Saved entries
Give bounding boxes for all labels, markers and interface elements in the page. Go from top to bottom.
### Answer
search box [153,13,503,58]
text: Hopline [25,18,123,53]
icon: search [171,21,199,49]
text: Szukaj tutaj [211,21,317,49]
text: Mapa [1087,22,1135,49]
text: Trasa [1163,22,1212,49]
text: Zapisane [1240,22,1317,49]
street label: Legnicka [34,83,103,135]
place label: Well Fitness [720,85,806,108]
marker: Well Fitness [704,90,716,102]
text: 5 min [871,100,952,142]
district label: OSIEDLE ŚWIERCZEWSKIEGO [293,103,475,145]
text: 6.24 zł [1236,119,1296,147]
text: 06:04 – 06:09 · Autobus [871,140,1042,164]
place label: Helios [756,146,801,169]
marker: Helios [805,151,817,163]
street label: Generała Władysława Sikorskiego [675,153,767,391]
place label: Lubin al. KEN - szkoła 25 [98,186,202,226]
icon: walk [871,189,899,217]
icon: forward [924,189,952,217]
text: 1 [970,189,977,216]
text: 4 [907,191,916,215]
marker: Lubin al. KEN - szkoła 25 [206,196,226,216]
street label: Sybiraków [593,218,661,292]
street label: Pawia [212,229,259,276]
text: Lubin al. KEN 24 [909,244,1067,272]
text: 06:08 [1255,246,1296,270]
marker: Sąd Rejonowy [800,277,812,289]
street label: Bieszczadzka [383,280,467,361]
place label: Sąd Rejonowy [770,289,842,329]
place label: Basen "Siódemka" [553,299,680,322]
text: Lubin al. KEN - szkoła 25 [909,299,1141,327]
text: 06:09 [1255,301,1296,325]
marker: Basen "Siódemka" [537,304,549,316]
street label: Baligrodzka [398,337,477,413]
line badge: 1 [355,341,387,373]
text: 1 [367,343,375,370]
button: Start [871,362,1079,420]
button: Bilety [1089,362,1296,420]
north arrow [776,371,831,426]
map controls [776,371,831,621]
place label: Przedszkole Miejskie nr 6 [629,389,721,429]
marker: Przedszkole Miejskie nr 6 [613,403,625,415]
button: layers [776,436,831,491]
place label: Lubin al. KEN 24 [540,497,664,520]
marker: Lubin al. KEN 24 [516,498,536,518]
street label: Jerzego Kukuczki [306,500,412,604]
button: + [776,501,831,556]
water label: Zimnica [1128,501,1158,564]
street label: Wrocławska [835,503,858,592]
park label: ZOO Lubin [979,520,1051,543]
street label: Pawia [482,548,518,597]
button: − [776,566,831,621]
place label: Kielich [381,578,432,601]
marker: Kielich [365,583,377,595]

• **GOAL OF THE EXERCISE**
All entries are to be output exactly as they stand.

• **ANSWER BOX**
Give bounding boxes for all labels, markers and interface elements in the page. Go from top to bottom.
### Answer
search box [153,13,503,58]
text: Hopline [25,18,123,53]
icon: search [171,21,199,49]
text: Szukaj tutaj [211,21,317,49]
text: Mapa [1087,22,1135,49]
text: Trasa [1163,22,1212,49]
text: Zapisane [1240,22,1317,49]
street label: Legnicka [34,83,103,135]
place label: Well Fitness [720,85,806,108]
marker: Well Fitness [704,90,716,102]
text: 5 min [871,100,952,142]
district label: OSIEDLE ŚWIERCZEWSKIEGO [293,103,475,145]
text: 6.24 zł [1236,119,1296,147]
text: 06:04 – 06:09 · Autobus [871,140,1042,164]
place label: Helios [756,146,801,169]
marker: Helios [805,151,817,163]
street label: Generała Władysława Sikorskiego [675,153,767,391]
place label: Lubin al. KEN - szkoła 25 [98,186,202,226]
icon: walk [871,189,899,217]
icon: forward [924,189,952,217]
text: 1 [970,189,977,216]
text: 4 [907,191,916,215]
marker: Lubin al. KEN - szkoła 25 [206,196,226,216]
street label: Sybiraków [593,218,661,292]
street label: Pawia [212,229,259,276]
text: Lubin al. KEN 24 [909,244,1067,272]
text: 06:08 [1255,246,1296,270]
marker: Sąd Rejonowy [800,277,812,289]
street label: Bieszczadzka [383,280,467,361]
place label: Sąd Rejonowy [770,289,842,329]
place label: Basen "Siódemka" [553,299,680,322]
text: Lubin al. KEN - szkoła 25 [909,299,1141,327]
text: 06:09 [1255,301,1296,325]
marker: Basen "Siódemka" [537,304,549,316]
street label: Baligrodzka [398,337,477,413]
line badge: 1 [355,341,387,373]
text: 1 [367,343,375,370]
button: Start [871,362,1079,420]
button: Bilety [1089,362,1296,420]
north arrow [776,371,831,426]
map controls [776,371,831,621]
place label: Przedszkole Miejskie nr 6 [629,389,721,429]
marker: Przedszkole Miejskie nr 6 [613,403,625,415]
button: layers [776,436,831,491]
place label: Lubin al. KEN 24 [540,497,664,520]
marker: Lubin al. KEN 24 [516,498,536,518]
street label: Jerzego Kukuczki [306,500,412,604]
button: + [776,501,831,556]
water label: Zimnica [1128,501,1158,564]
street label: Wrocławska [835,503,858,592]
park label: ZOO Lubin [979,520,1051,543]
street label: Pawia [482,548,518,597]
button: − [776,566,831,621]
place label: Kielich [381,578,432,601]
marker: Kielich [365,583,377,595]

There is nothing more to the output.